Рассказав о своих потаенных желаниях, официантка осмелела и словно почувствовала в них родственные души; спросила, не принести ли им еще кофе... за счет заведения. Вернулась с кофейником. Налила и плюхнулась рядом с Деборой. Расспросила их о жизни и поохала над короткими ответами; ей явно не терпелось поведать свою собственную историю – историю, которую она должна рассказывать в это медленное предрассветное время каждый день и которая поможет ей его пережить.

– Вы, ребята, наверное, думаете, что в этой старой забегаловке ничего особенного нет, – сказала она. – Но можете мне поверить, кой-чего попадается. Всем охота пообжиматься в Городе Любви, вот и к нам всякие типы тоже забредают.

– Правда? – вежливо поинтересовалась Дебора. Потом бросила взгляд па Минголлу, и он посмотрел на часы. Время еще оставалось, и не так уж плохо было посидеть, послушать, слегка попритворяться, что никуда им особенно не надо, – получить свой кусочек нормальности.

– Вы не поверите, – объявила официантка. После чего поведала о мужчине и какой-то его сверхнеобычной собаке, потом о двух женщинах, похожих как две капли воды, хорошенькие такие, как звездочки, беленькие, обе беленькие, сделали операции, чтоб быть похожими, сами сказали, что у них все теперь иде-ничное, даже родинки, и голоса им поменяли, чтоб сливались, когда говорят, даже петь не надо, ничего, так звонко щебечут, ну точно две птички, только что говорить выучились. До чего занятно было, когда они просили чего-нибудь хором, вафли со сливками или бекон, вот, а все эти операции, чтоб устроить в Городе Любви побольше шуму.
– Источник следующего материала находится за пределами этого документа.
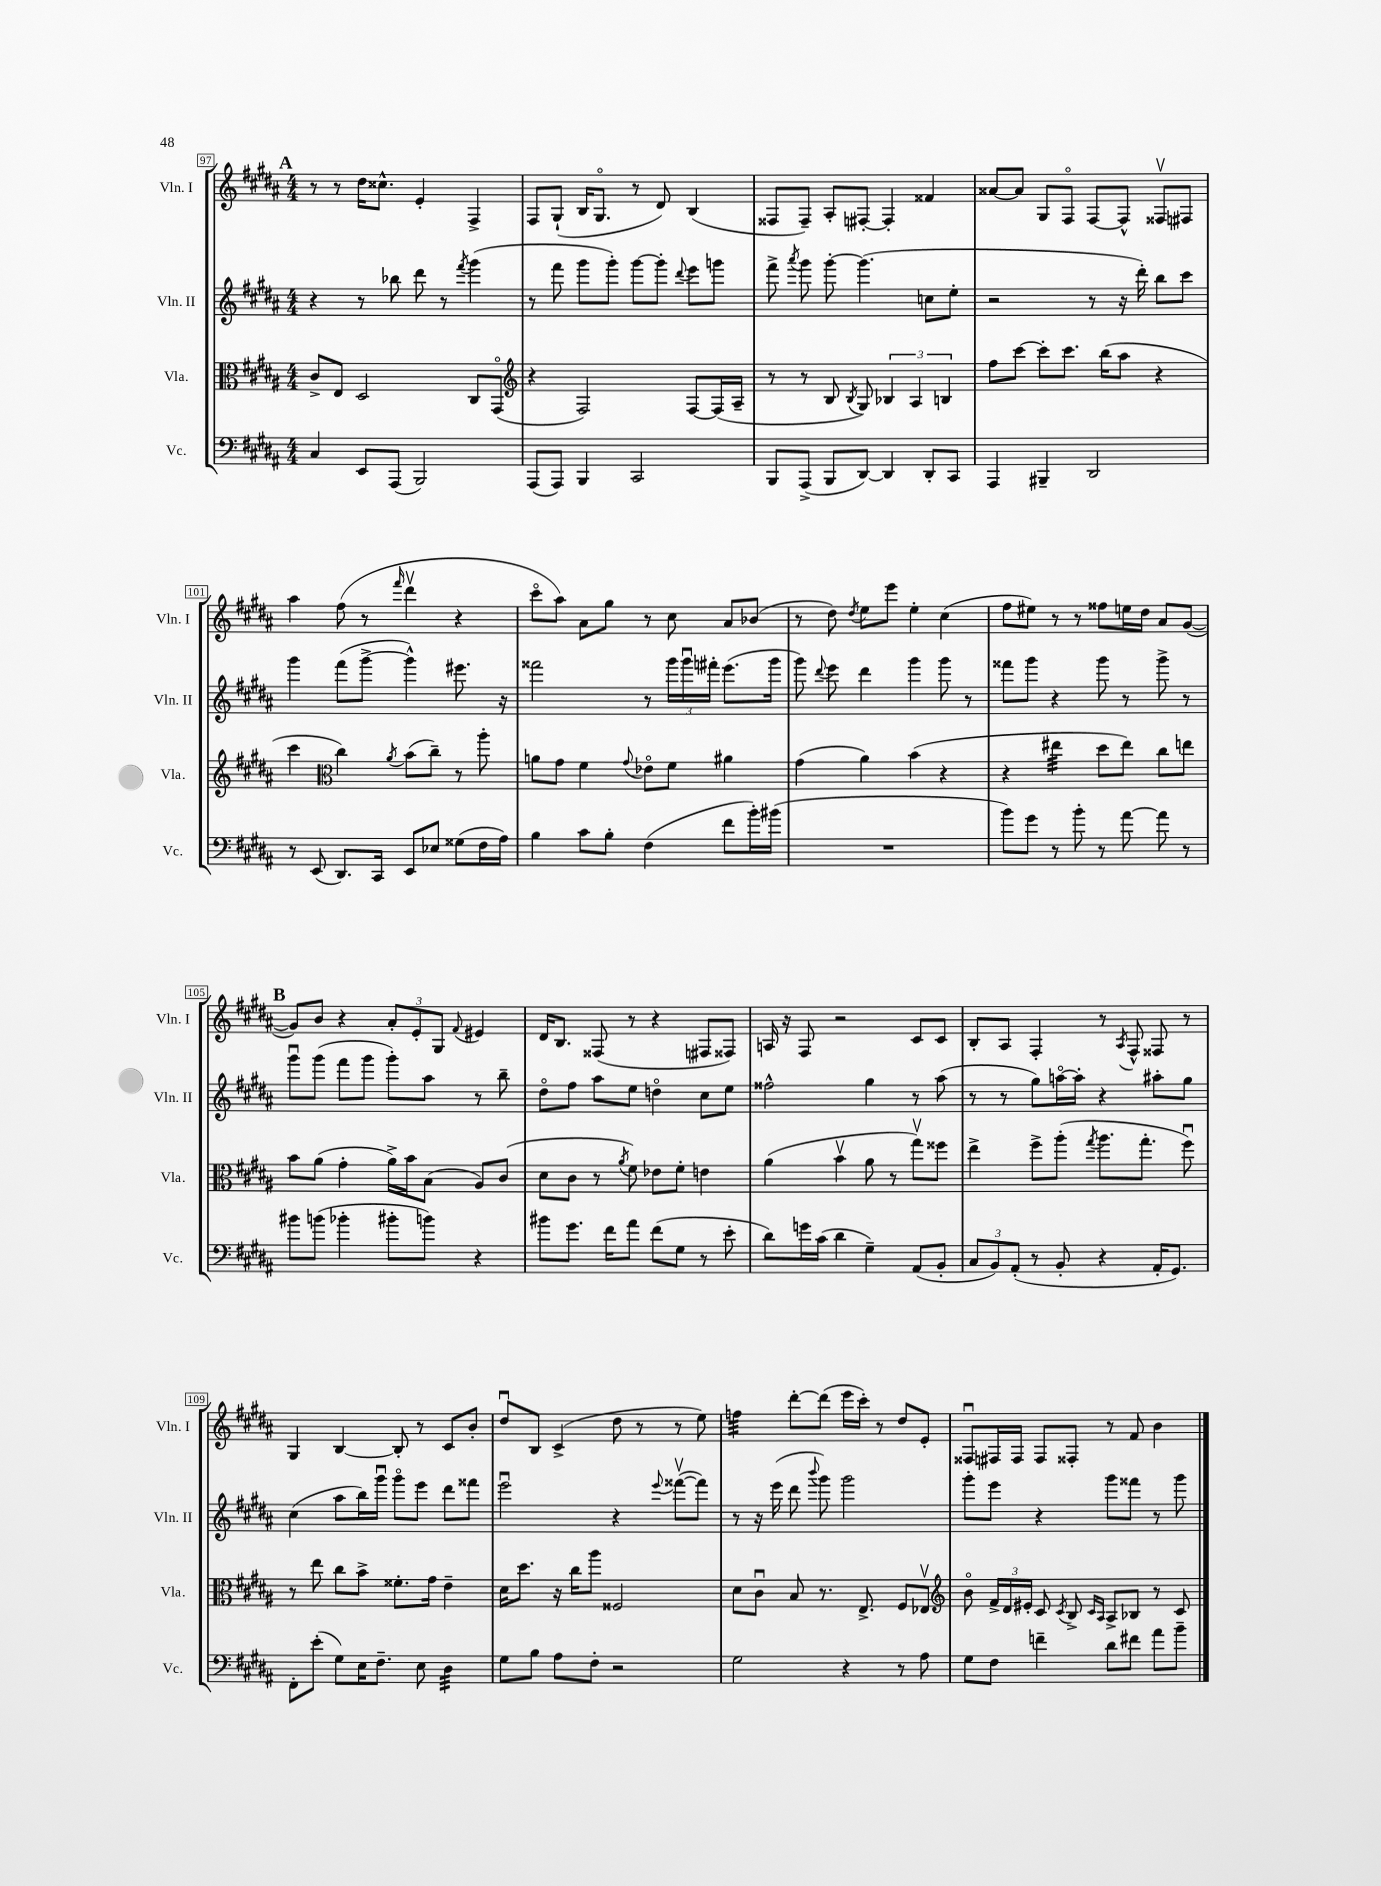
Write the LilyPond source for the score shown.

<<
\new StaffGroup <<
\new Staff = "s0" \with { instrumentName = "Vln. I" shortInstrumentName = "Vln. I" } {
    \clef treble \key b \major \numericTimeSignature \time 4/4
    \autoBeamOff \mark \markup { \bold "A" } r8 r8 dis''16[ cisis''8.]-^ e'4-. fis4-> |
    fis8[ gis8]-!( b16[ gis8.]\flageolet r8 dis'8) b4( |
    fisis8[ fisis8]--) ais8[-. fis8]~-. fis4-. fisis'4 |
    aisis'8[~ aisis'8] gis8[ fis8]\flageolet fis8[~ fis8]-^ fisis8[\upbow fis8] |
    ais''4 fis''8( r8 \grace { fis'''16 } dis'''4\upbow r4 |
    cis'''8[\flageolet ais''8]) ais'8[ gis''8] r8 cis''8 ais'8[ bes'8]( |
    r8 dis''8) \acciaccatura { dis''8 } e''8[ e'''8] e''4-. cis''4( |
    fis''8[ eis''8]) r8 r8 fisis''8[ e''16 dis''16] ais'8[ gis'8]~( |
    \mark \markup { \bold "B" } gis'8[) b'8] r4 \tuplet 3/2 { ais'8[-. e'8-. gis8] } \appoggiatura { fis'8 } eis'4 |
    dis'16[ b8.] fisis8( r8 r4 fis8[ fisis8]) |
    a16 r16 fis8 r2 cis'8[ cis'8] |
    b8[-. ais8] fis4-. r8 \acciaccatura { ais8 } fis8-^ fisis8 r8 |
    gis4 b4~ b8-. r8 cis'8[ b'8]-. |
    dis''8[\downbow b8] cis'4->( dis''8 r8 r8 e''8) |
    f''4:32 dis'''8[~-. dis'''8]( e'''16[ cis'''16]-.) r8 dis''8[ e'8]-. |
    fisis8[\downbow fis16 fis16] fis8[ fisis8]-. r8 fis'8 b'4 \bar "|." |
}
\new Staff = "s1" \with { instrumentName = "Vln. II" shortInstrumentName = "Vln. II" } {
    \clef treble \key b \major \numericTimeSignature \time 4/4
    \autoBeamOff \mark \markup { \bold "A" } r4 r8 bes''8 dis'''8 r8 \acciaccatura { fis'''8 } gis'''4( |
    r8 fis'''8 gis'''8[ gis'''8]-.) gis'''8[~ gis'''8]-. \appoggiatura { dis'''8 } e'''8[ g'''8] |
    fis'''8-> \acciaccatura { ais'''8 } gis'''8 gis'''8~-. gis'''4.( c''8[ e''8]-. |
    r2 r8 r16 dis'''16-.) b''8[ cis'''8] |
    gis'''4 fis'''8[( gis'''8]~-> gis'''4-^) eis'''8. r16 |
    fisis'''2 r8 \tuplet 3/2 { gis'''16[ gis'''16\downbow fis'''16]-. } e'''8.[( gis'''16] |
    gis'''8) \appoggiatura { dis'''8 } e'''8 dis'''4 gis'''4 gis'''8 r8 |
    fisis'''8[ gis'''8] r4 gis'''8 r8 gis'''8-> r8 |
    \mark \markup { \bold "B" } gis'''8[\downbow gis'''8]( fis'''8[ gis'''8] gis'''8[-.) ais''8] r8 b''8-- |
    dis''8[\flageolet fis''8] ais''8[ e''8] d''4\flageolet cis''8[ e''8] |
    fisis''2-^ gis''4 r8 ais''8( |
    r8 r8 gis''8[) a''16~\flageolet a''16]-. r4 ais''8[-. gis''8] |
    cis''4( ais''8[ b''16) gis'''16]\downbow gis'''8[\flageolet e'''8] dis'''8[ fisis'''8] |
    e'''2\downbow r4 \appoggiatura { e'''8 } fisis'''8[~\upbow( fisis'''8]) |
    r8 r16 e'''16( dis'''8 \appoggiatura { b'''8 } gis'''8) gis'''2 |
    gis'''8[-. e'''8] r4 gis'''8[ fisis'''8] r8 gis'''8 \bar "|." |
}
\new Staff = "s2" \with { instrumentName = "Vla." shortInstrumentName = "Vla." } {
    \clef alto \key b \major \numericTimeSignature \time 4/4
    \autoBeamOff \mark \markup { \bold "A" } cis'8[-> e8] dis2 cis8[ gis,8]\flageolet( |
    \clef treble r4 fis2) fis8[~ fis16( ais16]-- |
    r8 r8 b8 \acciaccatura { b8 } gis8) \tuplet 3/2 { bes4 ais4 b4 } |
    fis''8[ cis'''8]~ cis'''8[-. cis'''8.] b''16[( ais''8] r4 |
    cis'''4 \clef alto cis''4) \acciaccatura { ais'8 } b'8[( cis''8]--) r8 ais''8-. |
    a'8[ gis'8] fis'4 \appoggiatura { gis'8 } ees'8[\flageolet fis'8] ais'4 |
    gis'4( ais'4) b'4( r4 |
    r4 eis''4:32 dis''8[ eis''8]) cis''8[ e''8] |
    \mark \markup { \bold "B" } b'8[ ais'8]( gis'4-. ais'16[->) b'16 b8]( ais8[) cis'8]( |
    dis'8[ cis'8] r8 \acciaccatura { ais'8 } fis'8) ees'8[ fis'8]-. e'4 |
    ais'4( b'4\upbow ais'8 r8 gis''8[\upbow) fisis''8] |
    e''4-> fis''8[-> ais''8]-.( \acciaccatura { gis''8 } ais''8.[ gis''8.]-. fis''8\downbow) |
    r8 e''8 cis''8[ b'8]-> fisis'8.[-. gis'16] e'4-- |
    dis'16[ dis''8.] r16 cis''16[ ais''8] fisis2 |
    dis'8[ cis'8]\downbow b8 r8. e8.-> fis8[ ees8]\upbow |
    \clef treble b'8\flageolet \tuplet 3/2 { fis'16[-> dis'16 eis'16]-. } cis'8 \acciaccatura { cis'8 } b8-> \grace { cis'16[ ais16] } ais8[-> bes8] r8 cis'8 \bar "|." |
}
\new Staff = "s3" \with { instrumentName = "Vc." shortInstrumentName = "Vc." } {
    \clef bass \key b \major \numericTimeSignature \time 4/4
    \autoBeamOff \mark \markup { \bold "A" } cis4 e,8[ ais,,8]( b,,2) |
    ais,,8[( ais,,8]) b,,4 cis,2 |
    b,,8[ ais,,8]->( b,,8[ dis,8]~) dis,4 dis,8[-. cis,8] |
    ais,,4 bis,,4-- dis,2 |
    r8 e,8( dis,8.[) cis,16] e,8[ ees8] gisis8[( fis16 ais16]) |
    b4 cis'8[ b8]-. fis4( fis'8[ b'16-.) bis'16]( |
    R1 |
    b'8[) gis'8] r8 b'8-. r8 ais'8~ ais'8 r8 |
    \mark \markup { \bold "B" } bis'8[ b'8]( bes'4-. bis'8[-. b'8]) r4 |
    bis'8[ gis'8.] fis'16[ ais'8] fis'8[( gis8] r8 e'8-. |
    dis'8[) g'16 cis'16]( dis'4 gis4--) ais,8[( b,8]-. |
    \tuplet 3/2 { cis8[ b,8) ais,8]-.( } r8 b,8-. r4 ais,16[-. gis,8.]) |
    fis,8[-. e'8]-.( gis8[) e16 fis8.]-- e8 dis4:32 |
    gis8[ b8] ais8[ fis8]-. r2 |
    gis2 r4 r8 ais8 |
    gis8[ fis8] f'4-- dis'8[ fis'8] ais'8[ b'8]-- \bar "|." |
}
>>
>>
\layout { \context { \Score currentBarNumber = #97 \override BarNumber.stencil = #(make-stencil-boxer 0.1 0.3 ly:text-interface::print) } }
Отключившись от официантки, Минголла разглядывал Дебору и видел, что она тоже на него смотрит. Он словно соединился с ней, как тогда, в Сан-Франциско-де-Ютиклан, вдруг заметил, сразу узнал, и на минуту ему показалось, что она тоже смотрит на него молодыми глазами и видит того мальчишку, которым он когда-то был. Чувство оказалось настолько чистым, что он даже испугался этого узнавания, растерялся... и это тоже стало частью мгновения, частью прошлого, потому что он давным-давно научился преодолевать растерянность. Миг ушел, едва возникнув, и Минголла прекрасно знал, что удерживать его бесполезно. Просто случайность, одно из их мелких умений. Ему было смешно, когда Исагирре, напустив на себя божественности, говорил, что такие моменты спасительны. Никто ему тогда не поверил; слишком нелепо, чтобы быть правдой... хотя теперь Минголла понимал, что доктор имел в виду основы психологии. И хорошо бы знать: раз он завел тогда разговор, не вложил ли он специально эту мысль Минголле в голову, то есть не манипулирует ли он ими до сих пор? Подозревать приходилось все. Но какова бы ни была природа этого мгновения, оно действительно спасло Минголлу. Он стал слушать официантку, она ему даже чем-то понравилась, он понял, как она рвется к лучшей жизни, увидел, какая трогательная наивность сквозит во всех ее желаниях, заговорил с ней, заговорил от всего сердца, забыв на время, кто он такой и что собрался делать, и они разговаривали, смотрели, как тянется серое утро, как на горизонте, словно морская пена, громоздятся облака, и печали у них были общими, и они хватали друг друга за руки, врали, но все равно верили, находили страсть в забвении и смеялись.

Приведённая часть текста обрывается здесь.